Français! A l'appel de M. le président de la République, j'assume à partir d'aujourd'hui la direction du gouvernement de la France. Sûr de l'affection de notre admirable armée, qui lutte avec un héroïsme digne de ses longues traditions militaires contre un ennemi supérieur en nombre et en armes, sûr que par sa magnifique résistance elle a rempli son devoir vis-à-vis de nos alliés, sûr de l'appui des anciens combattants que j'ai eu la fierté de commander, sûr de la confiance du peuple tout entier, je fais à la France le don de ma personne pour atténuer son malheur. En ces heures douloureuses, je pense aux malheureux réfugiés, qui, dans un dénuement extrême, sillonnent nos routes. Je leur exprime ma compassion et ma sollicitude. C'est le cœur serré que je vous dis aujourd'hui qu'il faut cesser le combat. (2) Je me suis adressé cette nuit à l'adversaire pour lui demander s'il est prêt à rechercher avec nous, entre soldats, après la lutte et dans l'honneur, les moyens de mettre un terme aux hostilités. Que tous les Français se groupent autour du gouvernement que je préside pendant ces dures épreuves et fassent taire leur angoisse pour n'écouter que leur foi dans le destin de la patrie.

 

"Il faut cesser le combat"

La phrase "C'est le coeur serré que je vous dis aujourd'hui qu'il faut cesser le combat" sème la consternation. Interprétée comme un cessez-le-feu, de nombreuses unités déposent les armes. Sur la suggestion de Paul Baudouin, ministre des Affaires étrangères, la phrase fut rectifiée de la manière suivante : " C'est le cœur serré que je vous dis aujourd'hui qu'il faut tenter de cesser le combat." Ce dernier texte, tout aussi maladroit, sera publié dans les journaux du soir. Enfin, pour qu'aucune équivoque ne puisse subsister, Paul Baudouin, prononce, à 21h.20, l'allocution suivante à la radio :

 

Allocution "rectificative" de Paul Baudouin

Le gouvernement français a décidé de demander ses conditions à l'Allemagne. Il va sans dire qu'elle n'acceptera aucune condition contraire à son honneur ou à sa dignité. La France ne saurait consentir à des clauses qui signifieraient la fin de toute liberté spirituelle pour son peuple... Nos troupes épuisées n'ont pas pu remplacer les chars, les canons, les avions qui nous manquaient. Nous n'étions que 40 millions contre 80, sans la menace de l'invasion italienne.
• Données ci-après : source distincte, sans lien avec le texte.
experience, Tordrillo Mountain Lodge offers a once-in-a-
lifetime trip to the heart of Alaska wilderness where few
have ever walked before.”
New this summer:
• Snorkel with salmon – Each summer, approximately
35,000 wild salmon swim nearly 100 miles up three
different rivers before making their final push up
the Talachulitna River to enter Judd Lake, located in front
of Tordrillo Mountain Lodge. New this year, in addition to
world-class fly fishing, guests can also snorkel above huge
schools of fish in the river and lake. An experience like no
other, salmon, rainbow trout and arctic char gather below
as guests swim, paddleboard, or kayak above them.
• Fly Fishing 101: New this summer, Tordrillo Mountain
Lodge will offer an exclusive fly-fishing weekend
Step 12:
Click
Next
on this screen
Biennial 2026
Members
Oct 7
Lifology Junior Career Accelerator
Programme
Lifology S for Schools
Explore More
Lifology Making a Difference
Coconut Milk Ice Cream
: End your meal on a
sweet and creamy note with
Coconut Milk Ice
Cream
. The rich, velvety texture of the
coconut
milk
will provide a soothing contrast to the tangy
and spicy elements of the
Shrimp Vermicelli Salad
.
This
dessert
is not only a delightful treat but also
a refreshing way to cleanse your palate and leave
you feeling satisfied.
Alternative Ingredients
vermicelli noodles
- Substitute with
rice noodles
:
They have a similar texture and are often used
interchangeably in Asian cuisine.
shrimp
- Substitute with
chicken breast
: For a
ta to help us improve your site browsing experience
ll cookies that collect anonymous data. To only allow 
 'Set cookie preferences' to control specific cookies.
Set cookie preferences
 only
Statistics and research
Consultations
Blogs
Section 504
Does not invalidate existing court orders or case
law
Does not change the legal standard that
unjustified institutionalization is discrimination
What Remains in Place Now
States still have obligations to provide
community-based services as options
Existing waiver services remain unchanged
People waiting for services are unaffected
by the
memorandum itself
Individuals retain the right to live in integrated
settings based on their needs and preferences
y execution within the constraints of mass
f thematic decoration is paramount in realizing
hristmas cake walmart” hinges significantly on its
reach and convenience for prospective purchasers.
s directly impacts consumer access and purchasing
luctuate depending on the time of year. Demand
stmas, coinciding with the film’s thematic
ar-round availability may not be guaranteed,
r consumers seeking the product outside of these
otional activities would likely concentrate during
Sans doute, dans le monde entier où le nom de la France et de la civilisation qu'elle incarne évoquent un écho dans les coeurs, d'innombrables sympathies se sont levées. Sans doute, nous avons reçu l'aide de nos alliés, de la Grande-Bretagne dont la flotte unie à la nôtre n'a jamais perdu la maîtrise des mers, dont les troupes et la magnifique aviation ont partagé nos combats, de la Pologne, de la Norvège, de la Hollande, de la Belgique. Mais, insuffisamment préparés à l'épreuve terrible de la guerre moderne qui ne s'improvise pas et pour laquelle notre ennemi n'avait cessé d'accroître sa puissance, nos alliés et nos amis n'ont pas pu apporter en temps utile le concours nécessaire à l'avant-garde que constituait l'ar­mée française.

Voilà pourquoi le gouvernement présidé par le Maré­chal Pétain a dû demander à l'ennemi quelles seraient ses conditions de paix. Mais il n'a pas pour autant abandonné la lutte, ni déposé les armes. Comme l'a dit ce matin le Maréchal Pétain, le pays est prêt à rechercher dans l'hon­neur, les moyens de mettre un terme aux hostilités. II n'est pas prêt, et ne sera jamais prêt à accepter des condi­tions déshonorantes, à abandonner la liberté spirituelle de notre peuple, à trahir l'âme de la France

Si les Français peuvent sauver ces valeurs spirituelles auxquelles ils sont plus attachés qu'à la vie, ils consenti­ront, pour cela, tous les renoncements individuels. Mais s'ils sont contraints de choisir entre l'existence et l'hon­neur, leur choix est fait et, par leur sacrifice total, c'est l'âme de la France et tout ce qu'eIle représente pour le monde, qu'ils auront sauvé.